Fake Admin Login Page

[PC-Mike]

Ah, of course! I had wondered if I could feed it a fake password, but couldn't work out how to get the dialogue box back! Feeding it the fake details in the url is obvious when I think about it now!

 

In the meantime, I also got it working again using a different browser from the first one, which let me log-in again (or not as the case was!).

 

Managed to check it was not working again (eg password not entered), then added the IP bypass, and it now lets me in again without a password.

 

Just need to test it from a different IP address to make sure they still get the password prompt. That'll have to wait until tomorrow now.

 

Thanks for the help. Very happy with the outcome!!!

 

Mike

[BenHarris]

Ah, of course! I had wondered if I could feed it a fake password, but couldn't work out how to get the dialogue box back! Feeding it the fake details in the url is obvious when I think about it now!

 

In the meantime, I also got it working again using a different browser from the first one, which let me log-in again (or not as the case was!).

 

Managed to check it was not working again (eg password not entered), then added the IP bypass, and it now lets me in again without a password.

 

Just need to test it from a different IP address to make sure they still get the password prompt.

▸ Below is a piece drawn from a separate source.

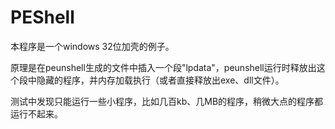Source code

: # PEShell

本程序是一个windows 32位加壳的例子。

原理是在peunshell生成的文件中插入一个段"lpdata"，peunshell运行时释放出这个段中隐藏的程序，并内存加载执行（或者直接释放出exe、dll文件）。

测试中发现只能运行一些小程序，比如几百kb、几MB的程序，稍微大点的程序都运行不起来。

That'll have to wait until tomorrow now.

 

Thanks for the help. Very happy with the outcome!!!

 

Mike

 

No Problem, Glad I could help.

 

Regards,

 

Ben

[lovecoredesigns]

Thank you for this extremely useful add-on, I will be using this shortly.

[azlox]

When ever I change the name of my admin dir I goto my new dir and get a blank page. ill then have to type in /login.php I can then log in but then the next page "index.php" is blank..

 

help?

[IntaHost-Steve]

When ever I change the name of my admin dir I goto my new dir and get a blank page. ill then have to type in /login.php I can then log in but then the next page "index.php" is blank..

 

help?

 

Mate... open a new thread.

Don't completely hijack an already useful thread, it's just not cricket!

[BenHarris]

Thank you for this extremely useful add-on, I will be using this shortly.

 

Glad to hear it

 

When ever I change the name of my admin dir I goto my new dir and get a blank page. ill then have to type in /login.php I can then log in but then the next page "index.php" is blank..

 

help?

 

Sounds like you probably haven't set the new admin dir location in your config.php file. Read this: http://wiki.whmcs.com/Further_Security_Steps

 

Mate... open a new thread.

Don't completely hijack an already useful thread, it's just not cricket!

 

It was a kind of related question, but thanks for policing the thread

[ssthormess]

I think it would be great to make a revision that would allow the attacker to "enter the backend", obviously a fake backend.

[BenHarris]

I think it would be great to make a revision that would allow the attacker to "enter the backend", obviously a fake backend.

 

As cool as it would be, it doesn't really achieve anything. Looking through the log from my installed version of this, most of the requests seem to be automated anyway. It would more likely give the hacker the drive to dig deeper which isn't a favourable outcome.